Re: [PATCHv6 0/8] zswap: compressed swap caching
From: Seth Jennings
Date: Thu Feb 21 2013 - 13:28:19 EST
On 02/21/2013 09:50 AM, Dan Magenheimer wrote:
>> From: Seth Jennings [mailto:sjenning@xxxxxxxxxxxxxxxxxx]
>> Subject: [PATCHv6 0/8] zswap: compressed swap caching
>> * fix improper freeing of rbtree (Cody)
> Cody's bug fix reminded me of a rather fundamental question:
> Why does zswap use a rbtree instead of a radix tree?
> Intuitively, I'd expect that pgoff_t values would
> have a relatively high level of locality AND at any one time
> the set of stored pgoff_t values would be relatively non-sparse.

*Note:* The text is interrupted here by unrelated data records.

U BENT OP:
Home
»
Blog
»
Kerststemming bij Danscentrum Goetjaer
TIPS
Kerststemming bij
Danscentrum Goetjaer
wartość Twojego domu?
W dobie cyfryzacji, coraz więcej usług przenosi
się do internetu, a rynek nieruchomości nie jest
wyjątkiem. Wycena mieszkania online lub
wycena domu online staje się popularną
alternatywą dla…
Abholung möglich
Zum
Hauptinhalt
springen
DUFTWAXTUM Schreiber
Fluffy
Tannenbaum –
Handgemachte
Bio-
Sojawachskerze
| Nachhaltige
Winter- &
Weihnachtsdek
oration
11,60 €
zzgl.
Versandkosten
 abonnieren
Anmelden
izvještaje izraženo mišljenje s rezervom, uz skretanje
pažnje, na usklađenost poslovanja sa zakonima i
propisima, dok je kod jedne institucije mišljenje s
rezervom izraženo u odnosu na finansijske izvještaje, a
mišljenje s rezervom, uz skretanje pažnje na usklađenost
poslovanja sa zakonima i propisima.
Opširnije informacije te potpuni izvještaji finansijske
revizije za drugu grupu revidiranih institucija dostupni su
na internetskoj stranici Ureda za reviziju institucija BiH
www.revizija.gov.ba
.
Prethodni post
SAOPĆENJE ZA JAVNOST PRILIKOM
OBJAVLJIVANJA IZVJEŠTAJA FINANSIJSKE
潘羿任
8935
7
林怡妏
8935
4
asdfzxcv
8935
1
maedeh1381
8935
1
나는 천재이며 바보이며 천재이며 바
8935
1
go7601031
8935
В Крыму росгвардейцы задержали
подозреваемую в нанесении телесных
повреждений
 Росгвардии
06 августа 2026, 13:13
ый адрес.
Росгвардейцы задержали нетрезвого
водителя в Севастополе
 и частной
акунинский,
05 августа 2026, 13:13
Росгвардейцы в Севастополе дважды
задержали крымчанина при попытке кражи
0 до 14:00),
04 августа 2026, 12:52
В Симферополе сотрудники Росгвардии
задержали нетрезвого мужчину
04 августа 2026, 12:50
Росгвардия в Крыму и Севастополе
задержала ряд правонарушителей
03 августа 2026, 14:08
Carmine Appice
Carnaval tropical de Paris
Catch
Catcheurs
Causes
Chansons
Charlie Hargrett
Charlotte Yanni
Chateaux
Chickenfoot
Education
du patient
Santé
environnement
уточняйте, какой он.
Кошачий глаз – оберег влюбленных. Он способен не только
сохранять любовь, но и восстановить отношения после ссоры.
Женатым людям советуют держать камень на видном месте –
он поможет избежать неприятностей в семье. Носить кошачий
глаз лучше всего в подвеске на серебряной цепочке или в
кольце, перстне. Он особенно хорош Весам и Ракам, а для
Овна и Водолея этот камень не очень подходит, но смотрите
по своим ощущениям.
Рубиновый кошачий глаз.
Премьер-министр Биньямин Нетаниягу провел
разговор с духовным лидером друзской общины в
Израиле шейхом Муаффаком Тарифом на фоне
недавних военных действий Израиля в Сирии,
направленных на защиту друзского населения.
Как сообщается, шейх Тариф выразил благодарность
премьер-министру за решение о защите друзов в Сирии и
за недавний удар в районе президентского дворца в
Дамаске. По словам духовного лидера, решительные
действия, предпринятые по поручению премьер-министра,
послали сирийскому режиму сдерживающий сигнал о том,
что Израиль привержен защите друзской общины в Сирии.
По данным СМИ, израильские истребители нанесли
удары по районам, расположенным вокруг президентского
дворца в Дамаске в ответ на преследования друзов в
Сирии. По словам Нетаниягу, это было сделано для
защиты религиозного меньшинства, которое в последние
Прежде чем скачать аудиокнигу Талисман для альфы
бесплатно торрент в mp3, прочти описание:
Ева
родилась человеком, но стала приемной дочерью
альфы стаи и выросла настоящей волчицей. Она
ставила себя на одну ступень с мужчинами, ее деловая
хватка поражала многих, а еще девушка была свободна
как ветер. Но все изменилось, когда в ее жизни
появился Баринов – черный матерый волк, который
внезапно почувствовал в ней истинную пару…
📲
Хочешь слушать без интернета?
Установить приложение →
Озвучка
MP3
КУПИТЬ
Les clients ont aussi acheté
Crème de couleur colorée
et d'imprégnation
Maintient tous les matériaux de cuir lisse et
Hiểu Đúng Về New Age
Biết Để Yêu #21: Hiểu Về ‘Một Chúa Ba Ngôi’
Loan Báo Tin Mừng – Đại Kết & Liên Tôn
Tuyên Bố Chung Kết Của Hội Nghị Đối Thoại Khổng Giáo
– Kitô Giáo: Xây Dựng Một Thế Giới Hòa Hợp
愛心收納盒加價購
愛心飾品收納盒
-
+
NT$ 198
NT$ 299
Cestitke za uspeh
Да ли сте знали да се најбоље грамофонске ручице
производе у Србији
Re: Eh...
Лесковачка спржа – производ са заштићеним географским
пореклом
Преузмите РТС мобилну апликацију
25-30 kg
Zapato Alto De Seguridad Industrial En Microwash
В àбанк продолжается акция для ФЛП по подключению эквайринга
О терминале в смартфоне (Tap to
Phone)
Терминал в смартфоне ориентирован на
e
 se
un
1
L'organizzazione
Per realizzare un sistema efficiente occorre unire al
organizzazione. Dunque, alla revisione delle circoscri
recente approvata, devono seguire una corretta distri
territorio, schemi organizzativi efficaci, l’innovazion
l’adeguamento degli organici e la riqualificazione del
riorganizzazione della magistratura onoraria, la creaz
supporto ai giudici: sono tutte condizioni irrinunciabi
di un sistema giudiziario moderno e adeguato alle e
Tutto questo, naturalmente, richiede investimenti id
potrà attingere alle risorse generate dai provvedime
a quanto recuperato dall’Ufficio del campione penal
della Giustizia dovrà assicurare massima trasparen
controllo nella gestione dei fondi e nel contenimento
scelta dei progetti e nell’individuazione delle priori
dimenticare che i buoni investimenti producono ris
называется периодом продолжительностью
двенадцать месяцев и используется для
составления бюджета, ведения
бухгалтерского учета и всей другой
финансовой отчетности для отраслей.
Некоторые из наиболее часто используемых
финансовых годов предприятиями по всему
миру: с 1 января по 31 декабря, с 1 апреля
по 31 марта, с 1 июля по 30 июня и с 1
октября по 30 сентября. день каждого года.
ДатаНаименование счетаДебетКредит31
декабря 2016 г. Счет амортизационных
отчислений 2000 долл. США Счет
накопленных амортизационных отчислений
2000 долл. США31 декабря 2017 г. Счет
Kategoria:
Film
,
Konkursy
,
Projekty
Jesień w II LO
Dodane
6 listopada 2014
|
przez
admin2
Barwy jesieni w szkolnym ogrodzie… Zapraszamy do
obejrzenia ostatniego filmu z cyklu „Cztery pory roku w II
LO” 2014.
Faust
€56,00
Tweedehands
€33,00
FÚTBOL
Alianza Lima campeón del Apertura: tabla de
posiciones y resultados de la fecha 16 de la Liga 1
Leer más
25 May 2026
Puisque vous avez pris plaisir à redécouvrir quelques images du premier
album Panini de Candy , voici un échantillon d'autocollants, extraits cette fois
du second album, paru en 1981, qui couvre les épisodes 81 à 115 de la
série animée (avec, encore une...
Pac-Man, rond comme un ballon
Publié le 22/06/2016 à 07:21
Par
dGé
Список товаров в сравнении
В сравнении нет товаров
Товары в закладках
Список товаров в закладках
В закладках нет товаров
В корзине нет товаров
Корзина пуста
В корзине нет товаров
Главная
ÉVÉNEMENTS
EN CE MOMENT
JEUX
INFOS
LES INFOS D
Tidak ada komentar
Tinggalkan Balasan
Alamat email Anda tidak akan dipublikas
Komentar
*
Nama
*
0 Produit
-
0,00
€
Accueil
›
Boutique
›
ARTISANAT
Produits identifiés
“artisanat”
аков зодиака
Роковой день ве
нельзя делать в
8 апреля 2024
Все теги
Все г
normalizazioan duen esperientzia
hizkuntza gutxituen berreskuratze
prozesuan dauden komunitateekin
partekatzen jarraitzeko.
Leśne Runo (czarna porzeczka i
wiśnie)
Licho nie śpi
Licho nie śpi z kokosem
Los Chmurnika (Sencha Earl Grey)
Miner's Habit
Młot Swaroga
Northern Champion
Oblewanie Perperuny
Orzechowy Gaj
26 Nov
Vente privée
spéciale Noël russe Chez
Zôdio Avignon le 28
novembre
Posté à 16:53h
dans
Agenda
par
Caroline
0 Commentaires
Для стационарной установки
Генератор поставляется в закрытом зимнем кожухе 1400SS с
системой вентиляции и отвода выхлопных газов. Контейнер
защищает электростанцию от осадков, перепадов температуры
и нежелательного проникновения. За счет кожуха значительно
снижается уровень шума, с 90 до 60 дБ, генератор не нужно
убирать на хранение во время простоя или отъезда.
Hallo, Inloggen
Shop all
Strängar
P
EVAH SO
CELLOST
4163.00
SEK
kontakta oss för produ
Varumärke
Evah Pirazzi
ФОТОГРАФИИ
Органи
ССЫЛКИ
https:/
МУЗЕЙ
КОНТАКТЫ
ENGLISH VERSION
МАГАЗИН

> This would argue that a radix tree would result in fewer nodes
> touched on average for lookup/insert/remove.
I considered using a radix tree, but I don't think there is a compelling
reason to choose a radix tree over a red-black tree in this case
>From a runtime standpoint, a radix tree might be faster. The swap
offsets will be largely in linearly bunched groups over the indexed
range. However, there are also memory constraints to consider in this
Using a radix tree could result in intermediate radix_tree_node
allocations in the store (insert) path in addition to the zswap_entry
allocation. Since we are under memory pressure, using the red-black
tree, whose metadata is included in the struct zswap_entry, reduces the
number of opportunities to fail.
On my system, the radix_tree_node structure is 568 bytes. The
radix_tree_node cache requires 4 pages per slab, an order-2 page
allocation. Growing that cache will be difficult under the pressure.
In my mind, cost of even a single node allocation failure resulting in
an additional page swapped to disk will more that wipe out any possible
performance advantage using a radix tree might have.